Accanto a queste finezze esecutive, da sottoporre all’attenzione di aspiranti cineasti, non mancano passaggi meno persuasivi, forse perché non adeguatamente pensati in sede di sceneggiatura. Parliamo in particolare del finale, col nuovo incontro in qualche modo metaforico tra Anita e Fausto, che è finito in una clinica psichiatrica. In una forma macchinosa, che non disveliamo, si suggerisce il passaggio di Anita da figlia amorosa, a tutto disposta per salvare il padre, a sua erede nel senso più profondo.
Ma anche con queste cadute non si può negare che i diversi personaggi del film siano centrati. Né si può esagerare con la nenia, da più parti sentita, sulla mancanza del quadro storico. Senza porsi il problema di proporci grandi affreschi, il film evoca il clima del tempo per varie vie e talvolta per tocchi lievi, ad esempio mediante trasmissioni della TV italiana viste ed ascoltate nel dorato rifugio di Hammamet. O in un dialogo con un esponente democristiano venuto in visita, sagacemente caratterizzato da Renato Carpentieri, che rimanda a un diverso modo di misurarsi con Mani Pulite: assieme realista e lealista (nel senso di rispettoso della forma e del decoro istituzionale).
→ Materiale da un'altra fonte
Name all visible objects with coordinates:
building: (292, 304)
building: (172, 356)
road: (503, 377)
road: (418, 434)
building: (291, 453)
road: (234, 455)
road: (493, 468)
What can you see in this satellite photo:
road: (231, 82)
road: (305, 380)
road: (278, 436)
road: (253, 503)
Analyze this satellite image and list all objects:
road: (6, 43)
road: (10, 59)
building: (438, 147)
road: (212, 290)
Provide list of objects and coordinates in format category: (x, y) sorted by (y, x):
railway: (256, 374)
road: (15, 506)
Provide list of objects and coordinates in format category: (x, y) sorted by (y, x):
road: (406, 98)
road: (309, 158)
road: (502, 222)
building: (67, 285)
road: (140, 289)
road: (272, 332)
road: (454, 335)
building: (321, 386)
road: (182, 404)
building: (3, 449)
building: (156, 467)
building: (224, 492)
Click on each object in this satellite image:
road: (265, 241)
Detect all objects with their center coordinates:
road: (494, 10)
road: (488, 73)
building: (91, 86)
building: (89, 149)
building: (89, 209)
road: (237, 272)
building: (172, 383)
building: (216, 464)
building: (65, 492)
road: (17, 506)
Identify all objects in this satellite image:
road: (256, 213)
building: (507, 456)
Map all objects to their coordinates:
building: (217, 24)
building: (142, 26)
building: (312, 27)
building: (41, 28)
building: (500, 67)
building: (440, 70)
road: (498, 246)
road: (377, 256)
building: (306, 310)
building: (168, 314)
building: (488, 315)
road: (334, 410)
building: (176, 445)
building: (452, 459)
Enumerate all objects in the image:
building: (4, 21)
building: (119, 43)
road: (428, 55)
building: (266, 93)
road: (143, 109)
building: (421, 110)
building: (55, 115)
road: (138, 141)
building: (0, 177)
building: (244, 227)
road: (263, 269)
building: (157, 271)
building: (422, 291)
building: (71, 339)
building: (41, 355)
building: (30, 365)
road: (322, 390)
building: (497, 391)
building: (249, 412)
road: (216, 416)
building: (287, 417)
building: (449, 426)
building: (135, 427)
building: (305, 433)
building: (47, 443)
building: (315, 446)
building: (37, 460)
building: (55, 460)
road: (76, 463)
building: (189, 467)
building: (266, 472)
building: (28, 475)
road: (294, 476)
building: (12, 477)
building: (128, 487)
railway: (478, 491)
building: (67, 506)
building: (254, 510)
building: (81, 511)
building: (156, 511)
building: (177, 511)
Certo, difficilmente Hammamet potrà assumere, nel tempo, il rilievo dei film biografici del grande Francesco Rosi, che riuscivano a porsi al centro del dibattito politico come di quello estetico. Però ci pare che il film abbia una sua importanza, che forse in futuro gli verrà riconosciuta anche dagli stroncatori attuali. Perché il suo approccio inconsueto alla biografia di un uomo illustre potrebbe contribuire a liberare, almeno in parte, un genere che sempre più si sta rinchiudendo in logori schemi.